In April, Marlin also backed Didomi’s purchase of Addingwell, a server-side tagging startup that helps companies securely manage their data collection.

That’s a lot of dealmaking in a short period of time, but don’t call it a spree, according to Gauthier.

“There are parts of our product offering that could perhaps benefit from further acquisitions, so we’ll stay opportunistic,” he said. “But we don’t have anything else planned for the time being.”

Instead, the plan is to take their time building a single unified platform that combines Didomi’s and Sourcepoint’s tech and to do it slowly over the next two years so as to create as little disruption as possible for clients.

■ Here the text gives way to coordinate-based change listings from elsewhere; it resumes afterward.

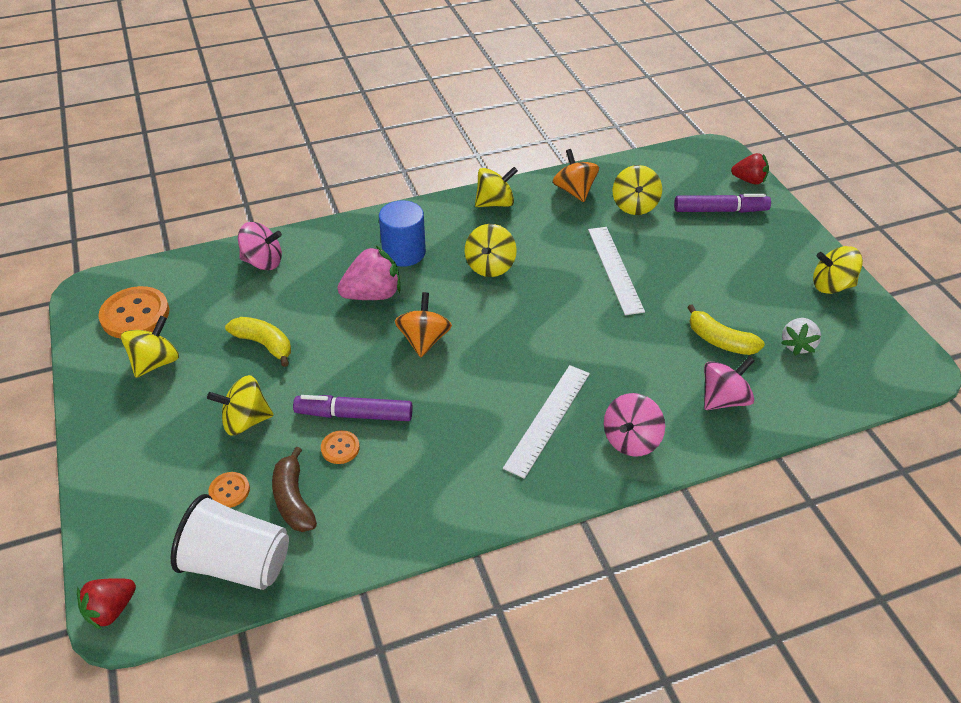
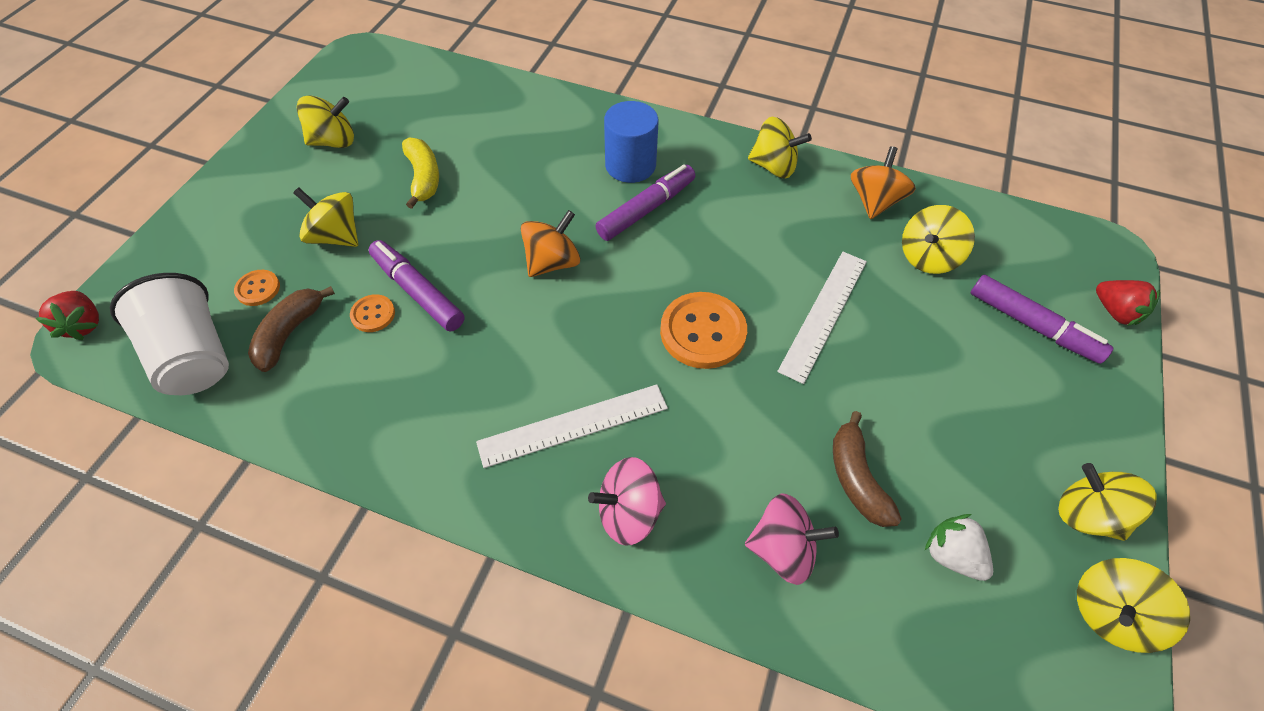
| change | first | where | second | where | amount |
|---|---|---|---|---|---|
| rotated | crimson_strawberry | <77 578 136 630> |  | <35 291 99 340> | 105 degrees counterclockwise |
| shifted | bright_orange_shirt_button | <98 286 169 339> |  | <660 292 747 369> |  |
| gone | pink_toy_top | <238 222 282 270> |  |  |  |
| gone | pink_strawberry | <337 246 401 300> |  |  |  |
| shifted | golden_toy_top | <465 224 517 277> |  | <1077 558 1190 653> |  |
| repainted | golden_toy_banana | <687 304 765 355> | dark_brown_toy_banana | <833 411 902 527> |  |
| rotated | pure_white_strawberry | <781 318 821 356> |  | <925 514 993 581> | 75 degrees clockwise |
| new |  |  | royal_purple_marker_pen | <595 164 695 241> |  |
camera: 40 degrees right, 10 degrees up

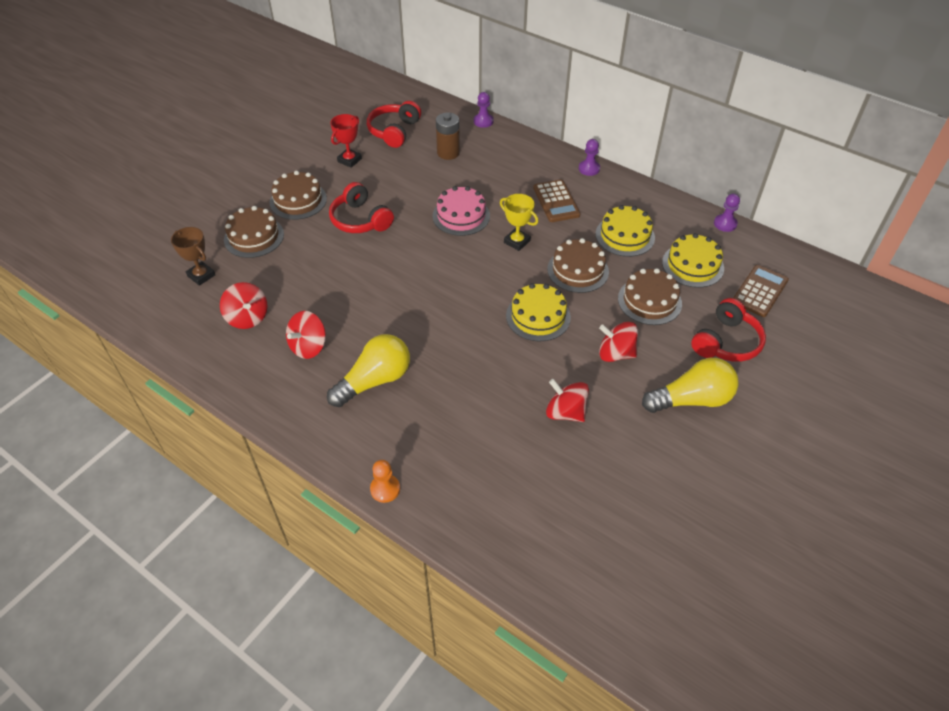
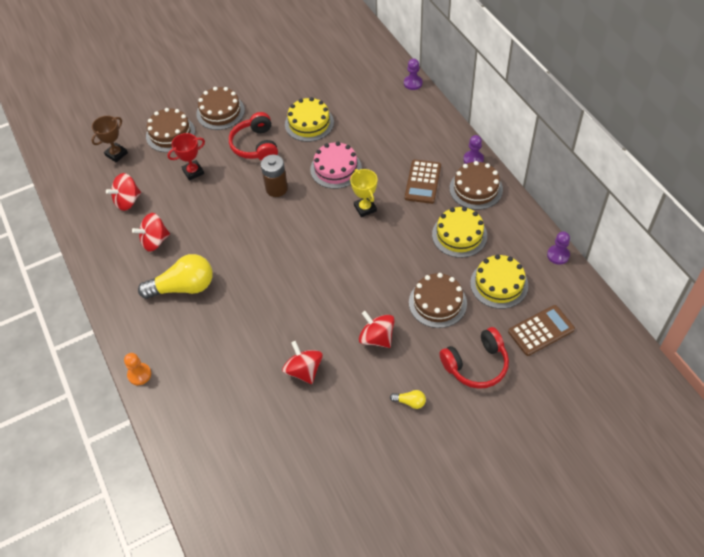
| change | first | where | second | where | amount |
|---|---|---|---|---|---|
| rotated | dark_brown_trophy | <171 227 215 286> |  | <92 116 128 163> | 60 degrees clockwise |
| rotated | crimson_toy_top | <220 282 267 329> |  | <106 173 141 211> | 60 degrees clockwise |
| shifted | crimson_trophy | <330 114 362 168> |  | <167 133 205 181> |  |
| gone | crimson_headphones | <367 101 421 148> |  |  |  |
| shifted | dark_brown_battery | <436 112 460 160> |  | <261 154 288 197> |  |
| shifted | golden_cake | <506 283 571 341> |  | <285 97 334 142> |  |
| shifted | dark_brown_cake | <547 238 609 293> |  | <450 161 503 210> |  |
| scaled | golden_lightbulb | <642 358 738 413> |  | <390 390 426 409> | x0.43 |
camera: 30 degrees right, 5 degrees up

And with respect to their customers, there’s virtually no overlap in their respective client rosters. Didomi works with around 1,500 companies across Europe and Canada, and Sourcepoint has more than 200 enterprise customers in the US, UK and Germany.

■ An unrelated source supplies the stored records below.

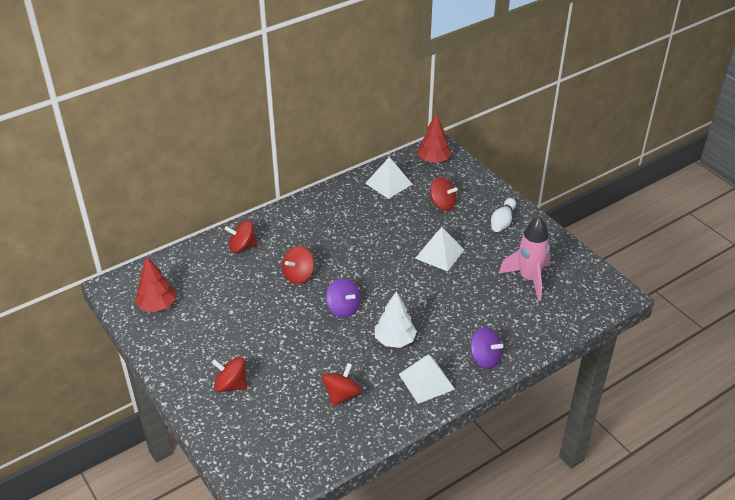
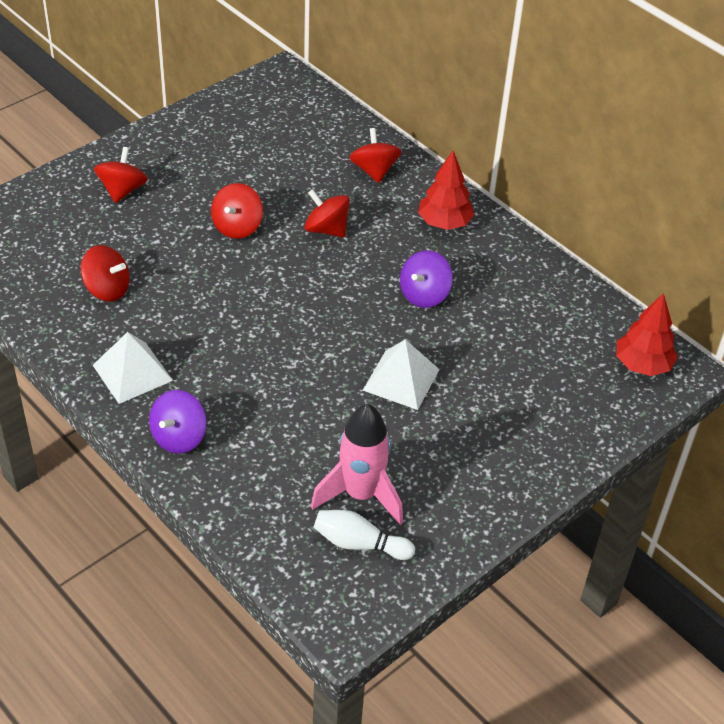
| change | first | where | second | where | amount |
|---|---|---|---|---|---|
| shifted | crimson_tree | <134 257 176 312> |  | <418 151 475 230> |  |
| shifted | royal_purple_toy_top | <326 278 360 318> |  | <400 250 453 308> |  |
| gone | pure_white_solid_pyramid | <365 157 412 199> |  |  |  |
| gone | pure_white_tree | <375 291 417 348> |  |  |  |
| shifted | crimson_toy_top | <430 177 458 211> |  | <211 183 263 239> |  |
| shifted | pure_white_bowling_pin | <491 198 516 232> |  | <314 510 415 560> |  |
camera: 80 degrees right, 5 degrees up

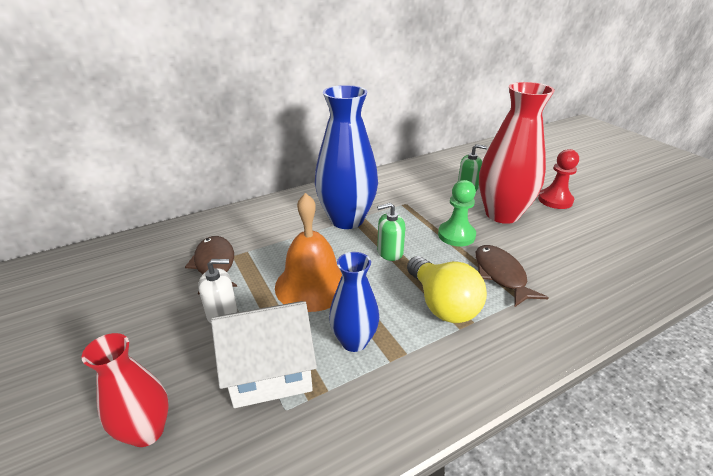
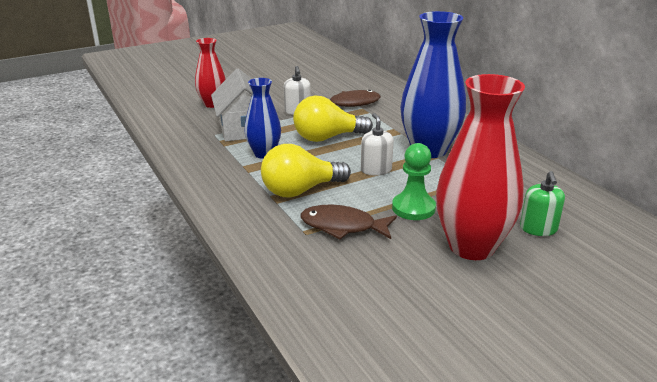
| change | first | where | second | where | amount |
|---|---|---|---|---|---|
| swapped | bright_orange_school_bell | <275 193 342 312> | golden_lightbulb | <293 96 373 142> |  |
| repainted | green_pump_bottle | <377 203 405 261> | pure_white_pump_bottle | <361 113 394 176> |  |
| rotated | dark_brown_fish | <475 245 549 307> |  | <301 205 397 239> | 150 degrees counterclockwise |
| gone | crimson_game_pawn | <538 149 579 209> |  |  |  |
camera: 90 degrees right, 5 degrees down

Privacy for the enterprise

Big enterprise companies, in particular, have been largely “underserved” by the data privacy software landscape, because their needs are especially complex, said Brian Kane, COO and co-founder of Sourcepoint.

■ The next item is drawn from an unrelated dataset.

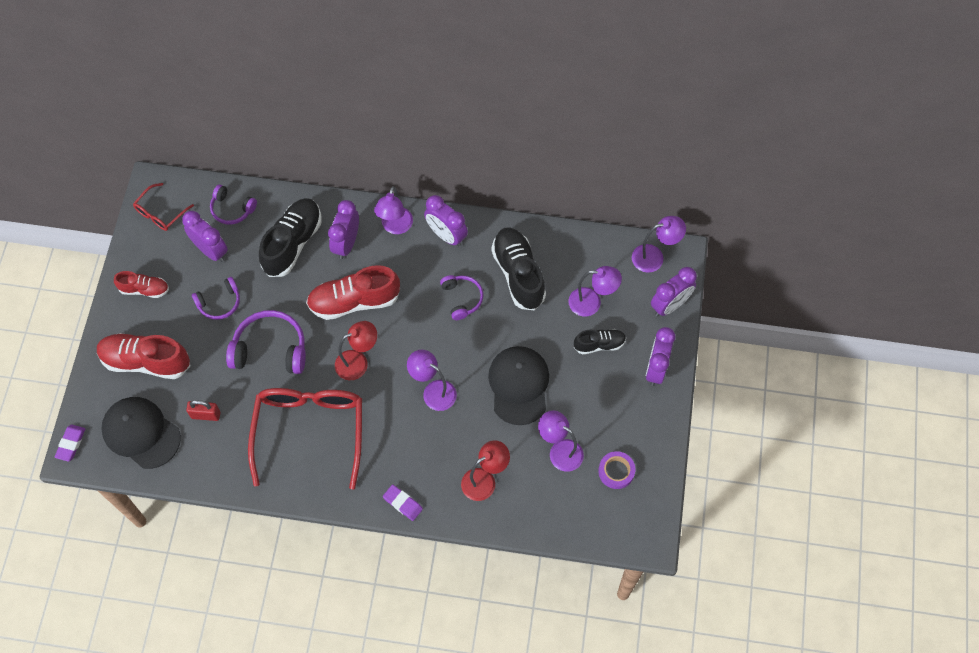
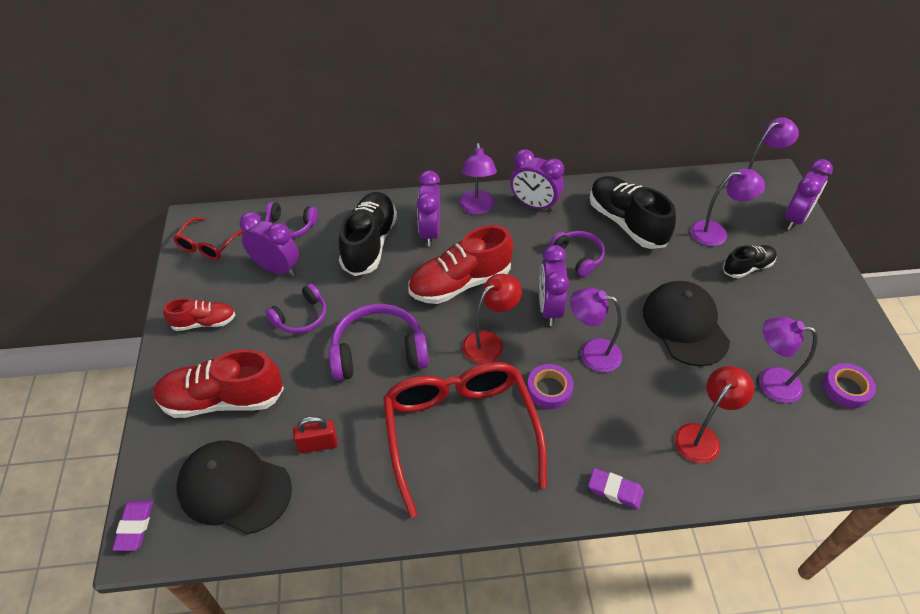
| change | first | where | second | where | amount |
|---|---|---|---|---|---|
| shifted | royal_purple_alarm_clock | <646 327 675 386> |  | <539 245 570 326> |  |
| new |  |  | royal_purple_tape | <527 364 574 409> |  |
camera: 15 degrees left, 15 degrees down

“When it comes to personal data, there just aren’t really solutions out there that solve their privacy problems,” Kane said.

Large companies collect a lot of personal data, and they operate across multiple geographies with different regulations, which means they need privacy compliance tech that’s able to scale across regions and adapt to changing laws and requirements.

But they also need to strike a balance between privacy protection and performance, Gauthier said.

“Extracting value out of data, monetizing data for a publisher, making sense of data – these are critical questions for businesses,” he said, “and they need to be attacked with privacy in mind.”

Putting the ‘AI’ in ‘privacy’

These questions are also informing Didomi’s product road map, which now includes a greater focus on AI (because, of course).

In the near term, the idea is to use AI to add more utility and “basic tooling” to the combined platform, Kane said.

One example is a feature that would essentially allow clients to vibe code their own consent experiences. Didomi and Sourcepoint are already working on it, and it could be ready for release as soon as later this quarter.

Eventually, though, they’ll start working on more sophisticated solutions, Kane said, like a tool that automatically determines the level of risk associated with different AI models.

Both companies already have their own diagnostic tools that identify and report on potential compliance issues related to tracking tech, like when cookies and pixels are fired before consent. The AI risk tool would be the next evolution of this offering.

But even further down the line, that sort of tool could also be used to monitor how an AI agent handles data when it’s talking to another agent.

That one’s more of a long-term vision thing, though.

Still, enterprise companies are starting to get on board with agent-to-agent communication, Gauthier said, and the protocols for these types of transactions are already being built and worked on.

“It may sound like science fiction right now, but AI is changing everything so fast,” he said. “And so, if we want to make sure that privacy is embedded in this agent-to-agent world, we need to start now by doing the research and influencing these protocols today.”